Le stress est un élément incontournable de l’existence humaine et, dans les formes extrêmes, il peut provoquer ou exacerber des troubles psychiatriques, notamment la dépression, la schizophrénie et le syndrome de stress post-traumatique. De nombreuses personnes estiment que leur niveau de stress est supérieur au niveau optimal, ce qui explique probablement le grand nombre de composés à base de plantes et de produits « naturels » en vente libre dans les supermarchés et les pharmacies et vendus sur le Web pour aider à contrer les effets du stress. Pour beaucoup de ces composés, il n’existe que peu ou pas de preuves d’efficacité. Cependant, pour l’un d’entre eux, la L-tyrosine, les allégations ne peuvent être rejetées sommairement. Tout patient disposant de compétences de recherche sur le Web, même modestes, peut découvrir que la capacité de la L-tyrosine (souvent appelée simplement tyrosine sur le Web) à atténuer les effets du stress fait l’objet de plusieurs publications dans des revues respectables au cours de la dernière décennie. La plupart de ces articles proviennent d’unités de recherche rattachées à l’armée américaine ; d’autres publications proviennent d’universités et de l’armée néerlandaise.
L-Tyrosine est le précurseur des catécholamines ; les altérations de la disponibilité de la L-tyrosine pour le cerveau peuvent influencer la synthèse de la dopamine et de la noradrénaline chez les animaux de laboratoire et probablement chez l’homme. Chez les animaux, le stress augmente la libération de catécholamines, ce qui peut entraîner une diminution de leur taux, un effet qui peut être corrigé par l’administration de L-tyrosine. La L-tyrosine ne semble pas augmenter la libération de catécholamines lorsque les neurones fonctionnent à leur taux basal, mais elle le fait lorsque le taux de fonctionnement est augmenté par le stress. C’est la base de l’étude de l’effet de la L-tyrosine sur la réponse au stress des humains.
Les principaux effets de la L-tyrosine qui ont été rapportés sont des effets aigus dans la prévention d’un déclin de la fonction cognitive en réponse à un stress physique. Les facteurs de stress physique comprennent ceux qui intéressent les militaires, comme le stress dû au froid, la combinaison du stress dû au froid et du stress dû à la haute altitude (c’est-à-dire une hypoxie légère), la veille prolongée et le stress dû à la pression négative dans la partie inférieure du corps (conçu pour simuler certains des effets des vols spatiaux). Les doses de L-tyrosine dans ces études allaient jusqu’à 20 g, soit plusieurs fois l’apport alimentaire quotidien normal. Dans une étude, la L-tyrosine a été administrée à une dose de 2 g par jour pendant 5 jours au cours d’un entraînement militaire de combat exigeant ; elle a amélioré divers aspects de la fonction cognitive par rapport au placebo.
Certains des articles ont des titres comprenant les mots » tyrosine alimentaire « , même si la L-tyrosine est donnée sans les acides aminés qui l’accompagnent lorsqu’elle est ingérée dans le cadre des protéines.

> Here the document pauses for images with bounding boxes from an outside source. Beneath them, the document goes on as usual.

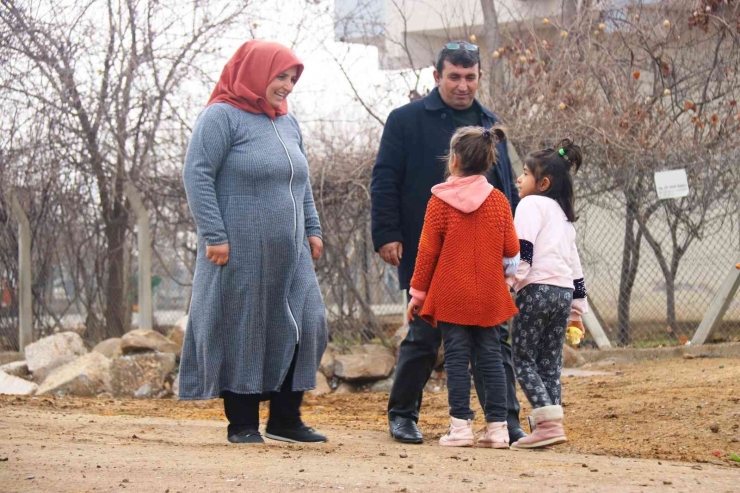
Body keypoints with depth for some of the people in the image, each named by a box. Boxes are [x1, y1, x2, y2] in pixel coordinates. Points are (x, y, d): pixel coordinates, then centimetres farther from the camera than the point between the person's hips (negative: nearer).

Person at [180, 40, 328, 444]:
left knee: (304, 327, 1)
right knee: (242, 333, -1)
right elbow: (198, 175, -12)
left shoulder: (288, 123, 18)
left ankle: (285, 419, 9)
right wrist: (214, 236, -17)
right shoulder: (222, 117, -6)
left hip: (289, 253, 7)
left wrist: (313, 229, 17)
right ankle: (242, 423, 8)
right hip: (240, 252, -7)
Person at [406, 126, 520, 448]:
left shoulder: (440, 201, -7)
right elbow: (512, 249, 3)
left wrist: (418, 292, 3)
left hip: (451, 296, -2)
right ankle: (497, 426, 5)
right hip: (488, 297, 3)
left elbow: (427, 250, -5)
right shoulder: (499, 201, 1)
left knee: (457, 358, 1)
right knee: (490, 358, 7)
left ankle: (461, 425, -4)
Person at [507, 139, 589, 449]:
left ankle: (548, 423, -15)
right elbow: (574, 262, 26)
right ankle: (552, 424, 6)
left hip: (537, 290, -8)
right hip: (564, 292, 8)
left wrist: (509, 281, -16)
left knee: (523, 358, -4)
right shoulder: (563, 214, 25)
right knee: (550, 363, 11)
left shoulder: (531, 204, -1)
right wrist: (578, 307, 29)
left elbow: (522, 250, -15)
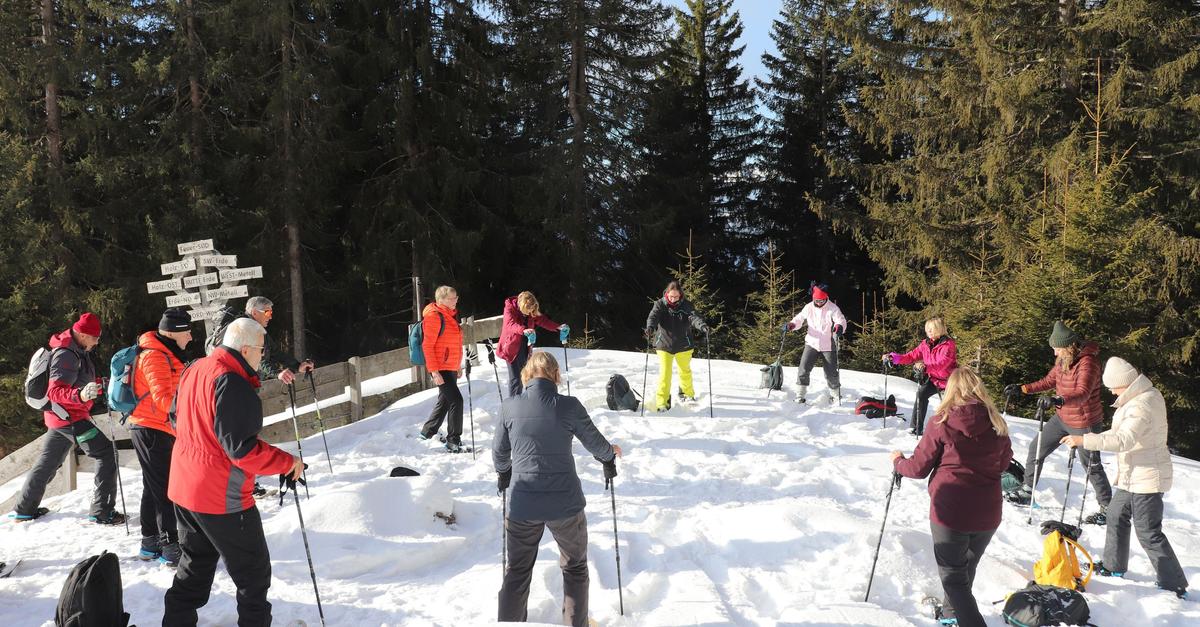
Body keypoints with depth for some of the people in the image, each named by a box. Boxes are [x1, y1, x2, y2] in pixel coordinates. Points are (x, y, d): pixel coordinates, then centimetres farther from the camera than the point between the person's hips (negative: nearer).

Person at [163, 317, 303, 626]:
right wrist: (288, 463, -17)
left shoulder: (194, 370, 5)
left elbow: (177, 419, 19)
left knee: (195, 566, 24)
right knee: (253, 571, 5)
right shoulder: (234, 386, -24)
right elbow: (243, 449, -26)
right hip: (221, 497, -9)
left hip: (183, 489, 9)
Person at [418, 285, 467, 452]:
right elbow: (427, 345, -18)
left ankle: (428, 432, 34)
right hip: (440, 368, -10)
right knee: (456, 399, -12)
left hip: (451, 367, 10)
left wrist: (458, 365, 23)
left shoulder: (450, 314, 13)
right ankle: (453, 441, -4)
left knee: (445, 400, 18)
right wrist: (434, 371, -22)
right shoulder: (434, 316, -16)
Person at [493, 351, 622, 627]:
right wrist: (610, 454, 25)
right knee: (575, 567, 21)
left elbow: (499, 454, 8)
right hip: (565, 504, -1)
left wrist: (503, 472, 30)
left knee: (517, 570, 19)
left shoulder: (511, 407, -4)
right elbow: (595, 443, 2)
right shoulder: (568, 406, -10)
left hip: (522, 505, 2)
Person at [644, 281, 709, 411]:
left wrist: (701, 325, -44)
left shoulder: (685, 305, -7)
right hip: (664, 344, -2)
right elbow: (653, 316, -23)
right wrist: (650, 327, -45)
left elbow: (693, 316, -22)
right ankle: (662, 402, -2)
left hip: (682, 345, 2)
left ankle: (687, 394, 44)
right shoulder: (660, 304, -8)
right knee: (665, 372, -10)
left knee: (685, 370, 19)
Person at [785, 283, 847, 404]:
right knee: (804, 368, -9)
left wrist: (839, 326, -43)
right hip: (812, 343, 2)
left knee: (831, 373, 5)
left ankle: (836, 396, 25)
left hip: (828, 345, -2)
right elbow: (800, 319, 12)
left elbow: (840, 320, -19)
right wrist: (792, 325, -9)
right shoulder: (809, 308, 2)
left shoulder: (832, 308, -8)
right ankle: (801, 395, 0)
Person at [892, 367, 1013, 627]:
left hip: (950, 511, -5)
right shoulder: (997, 423, -4)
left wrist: (898, 461, 14)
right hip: (988, 514, 5)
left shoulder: (943, 422, -14)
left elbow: (918, 468, -7)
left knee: (953, 575, 8)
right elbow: (1004, 463, 12)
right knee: (967, 568, 27)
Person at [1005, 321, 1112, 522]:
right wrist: (1021, 389, 6)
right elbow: (1049, 381, 14)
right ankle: (1027, 491, 22)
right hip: (1062, 418, 8)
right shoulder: (1063, 359, 1)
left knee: (1091, 466, 3)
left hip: (1085, 423, -8)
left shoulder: (1088, 362, -24)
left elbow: (1082, 394, -36)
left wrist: (1060, 400, -53)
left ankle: (1107, 507, 19)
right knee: (1036, 448, 10)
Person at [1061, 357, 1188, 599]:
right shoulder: (1144, 395, 7)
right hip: (1133, 478, 11)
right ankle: (1113, 566, 37)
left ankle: (1175, 586, 8)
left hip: (1147, 479, -11)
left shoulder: (1142, 405, -26)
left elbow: (1124, 440, -37)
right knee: (1116, 515, 22)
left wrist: (1085, 440, -38)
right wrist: (1093, 439, 7)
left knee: (1149, 533, -2)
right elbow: (1123, 431, 16)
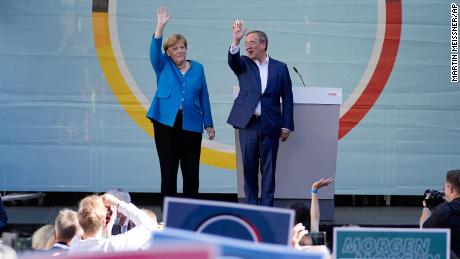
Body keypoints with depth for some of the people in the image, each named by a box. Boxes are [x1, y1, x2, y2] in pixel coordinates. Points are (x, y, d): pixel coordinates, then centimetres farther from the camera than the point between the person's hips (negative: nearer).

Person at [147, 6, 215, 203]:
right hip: (166, 123, -1)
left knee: (191, 171, 2)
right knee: (168, 170, 0)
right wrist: (160, 26, -24)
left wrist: (208, 124, 9)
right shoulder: (163, 66, 7)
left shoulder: (197, 68, 10)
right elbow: (154, 50, -12)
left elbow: (204, 97, 11)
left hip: (191, 125, 1)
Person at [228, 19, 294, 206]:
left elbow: (287, 98, 5)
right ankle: (251, 205, 14)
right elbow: (232, 60, -16)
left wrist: (286, 126, 0)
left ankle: (266, 206, 7)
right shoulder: (243, 64, 8)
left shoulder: (280, 68, 6)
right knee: (249, 166, 5)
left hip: (270, 125, -1)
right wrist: (236, 40, -34)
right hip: (247, 123, 1)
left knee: (268, 168, 2)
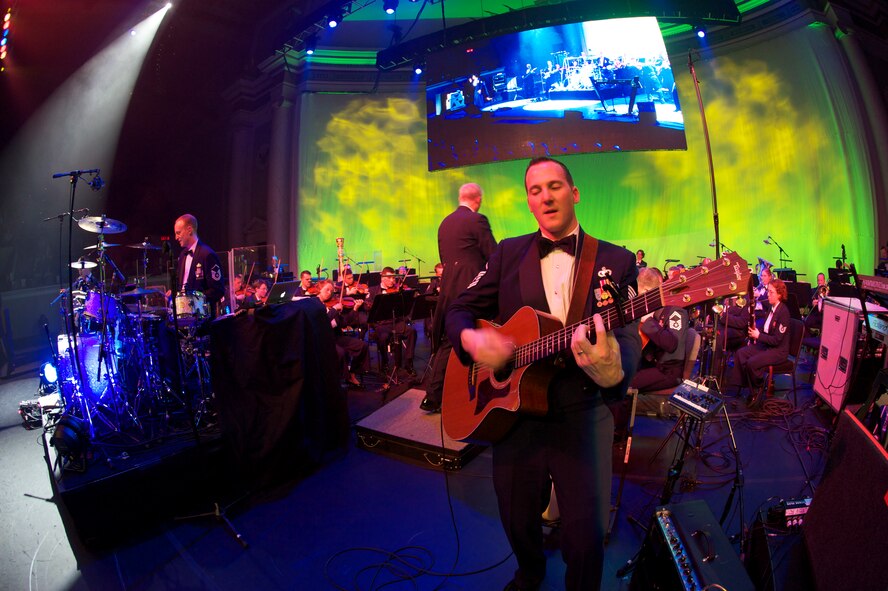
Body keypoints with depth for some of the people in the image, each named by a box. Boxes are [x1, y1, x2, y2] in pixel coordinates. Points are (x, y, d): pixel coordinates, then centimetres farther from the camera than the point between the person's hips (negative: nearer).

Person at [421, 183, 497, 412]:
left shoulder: (444, 223, 14)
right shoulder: (477, 220, -10)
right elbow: (494, 256, -10)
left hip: (448, 289, 7)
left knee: (446, 343, 15)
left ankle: (433, 398, 19)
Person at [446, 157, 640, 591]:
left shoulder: (616, 260, -2)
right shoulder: (509, 253, 4)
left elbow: (629, 335, -11)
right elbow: (461, 309, 6)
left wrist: (611, 369, -35)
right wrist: (470, 339, -18)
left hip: (582, 418, -2)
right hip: (513, 412, 2)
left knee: (585, 535, 2)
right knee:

L’utilisation de la L-tyrosine sous forme purifiée garantit qu’elle est moins métabolisée par la synthèse des protéines et plus par la synthèse des catécholamines. Étant donné que la L-tyrosine purifiée est traitée métaboliquement d’une manière quelque peu différente de celle de son ingestion dans le cadre du régime alimentaire, il est trompeur de la qualifier de remède diététique ou naturel. En fait, elle est utilisée comme un médicament. On manque de données sur la sécurité de l’utilisation à long terme de la L-tyrosine chez les personnes en bonne santé. Dans l’une des études les plus longues, 2,5 g de L-tyrosine 3 fois par jour n’ont eu aucun effet bénéfique ou indésirable lorsqu’ils ont été administrés à des personnes souffrant d’hypertension essentielle légère pendant 2 semaines. Les mesures dans cette étude se limitaient à la fréquence cardiaque et à la pression artérielle.
Les patients ou les personnes en bonne santé se sentant quelque peu stressés peuvent lire des affirmations selon lesquelles la L-tyrosine atténue les effets du stress. Ils imaginent probablement que la L-tyrosine les aidera à se sentir moins stressés en réponse aux facteurs de stress psychosociaux de la vie quotidienne. Ce qui a été démontré, c’est que la L-tyrosine prévient une partie du déclin cognitif en réponse aux facteurs de stress physique, un effet qui n’intéresse pratiquement personne en dehors des militaires. L’utilisation de la L-tyrosine ne peut être recommandée aux patients. Les patients qui en prennent déjà doivent être informés de ce qu’il a réellement été démontré qu’elle fait et du manque de preuves de sa sécurité à long terme.
Simon N. Young, PhD Professeur, Département de psychiatrie Université McGill Montréal, Qc.